━━━ Extracted entries

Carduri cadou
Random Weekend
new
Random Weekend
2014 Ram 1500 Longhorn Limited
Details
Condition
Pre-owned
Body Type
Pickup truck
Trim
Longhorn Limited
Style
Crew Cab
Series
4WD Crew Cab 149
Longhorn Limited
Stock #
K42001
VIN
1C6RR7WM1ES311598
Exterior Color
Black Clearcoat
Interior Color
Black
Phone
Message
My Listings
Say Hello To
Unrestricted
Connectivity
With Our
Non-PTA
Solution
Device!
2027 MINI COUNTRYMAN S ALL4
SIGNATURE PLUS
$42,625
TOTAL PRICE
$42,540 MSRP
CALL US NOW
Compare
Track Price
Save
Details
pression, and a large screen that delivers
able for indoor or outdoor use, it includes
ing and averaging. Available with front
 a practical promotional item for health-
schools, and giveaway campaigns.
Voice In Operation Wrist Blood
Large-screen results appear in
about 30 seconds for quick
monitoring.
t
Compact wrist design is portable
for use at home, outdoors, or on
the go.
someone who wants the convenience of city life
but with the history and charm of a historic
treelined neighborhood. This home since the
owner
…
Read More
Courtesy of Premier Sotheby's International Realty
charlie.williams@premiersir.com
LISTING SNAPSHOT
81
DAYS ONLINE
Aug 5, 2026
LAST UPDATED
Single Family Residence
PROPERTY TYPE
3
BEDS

━━━━━━
━━━ Extracted entries

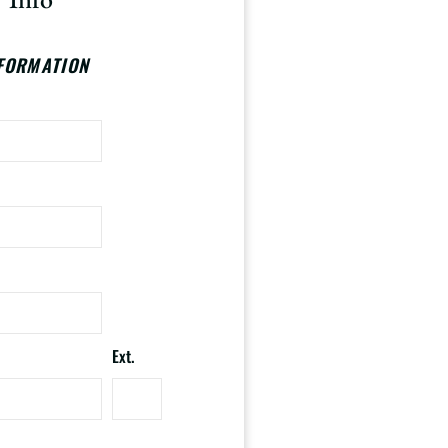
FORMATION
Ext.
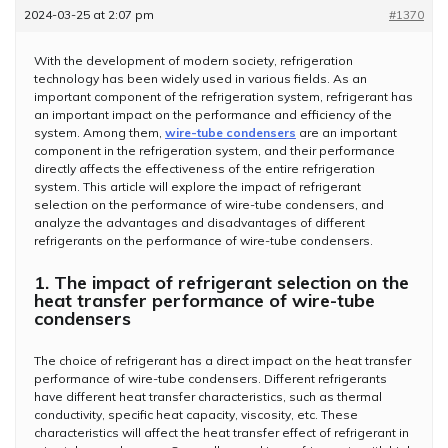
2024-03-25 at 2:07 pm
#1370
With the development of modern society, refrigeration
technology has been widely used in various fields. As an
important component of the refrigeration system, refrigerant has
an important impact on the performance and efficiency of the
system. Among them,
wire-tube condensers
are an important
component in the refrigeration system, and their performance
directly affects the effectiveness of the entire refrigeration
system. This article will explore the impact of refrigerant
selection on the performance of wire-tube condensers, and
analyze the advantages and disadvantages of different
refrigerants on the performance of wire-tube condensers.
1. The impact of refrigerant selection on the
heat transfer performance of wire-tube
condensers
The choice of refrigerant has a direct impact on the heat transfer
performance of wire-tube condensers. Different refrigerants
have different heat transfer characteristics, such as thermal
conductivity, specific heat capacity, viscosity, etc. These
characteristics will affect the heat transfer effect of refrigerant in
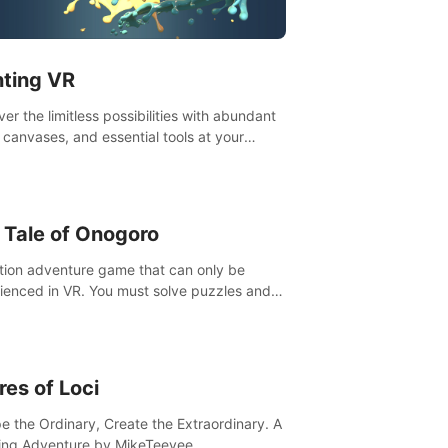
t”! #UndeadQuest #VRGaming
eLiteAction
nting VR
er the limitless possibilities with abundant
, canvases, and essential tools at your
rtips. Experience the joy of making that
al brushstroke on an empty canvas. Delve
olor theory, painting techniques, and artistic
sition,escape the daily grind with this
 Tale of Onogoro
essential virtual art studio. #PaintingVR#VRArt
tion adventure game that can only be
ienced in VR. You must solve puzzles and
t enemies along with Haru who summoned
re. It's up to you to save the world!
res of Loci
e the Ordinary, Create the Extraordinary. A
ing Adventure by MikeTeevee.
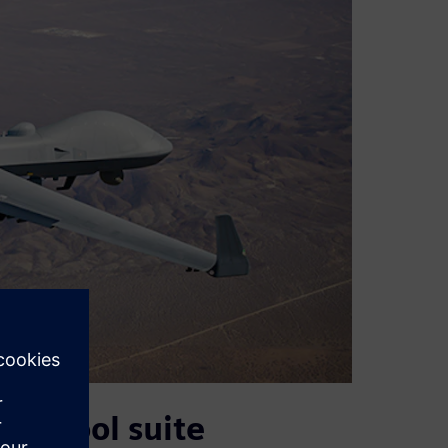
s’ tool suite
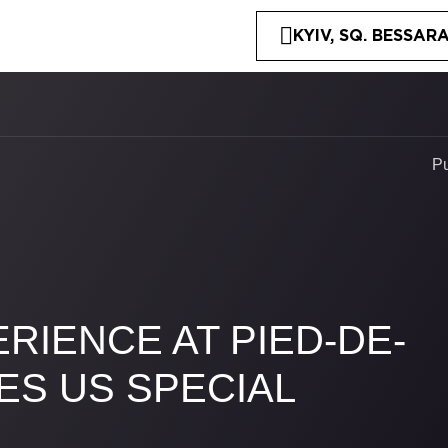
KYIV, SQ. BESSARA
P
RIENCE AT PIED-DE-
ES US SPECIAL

━━━━━━

Task objective – Report how many lines in the data include the word "home". Nothing else is needed.

Solution to this problem – 2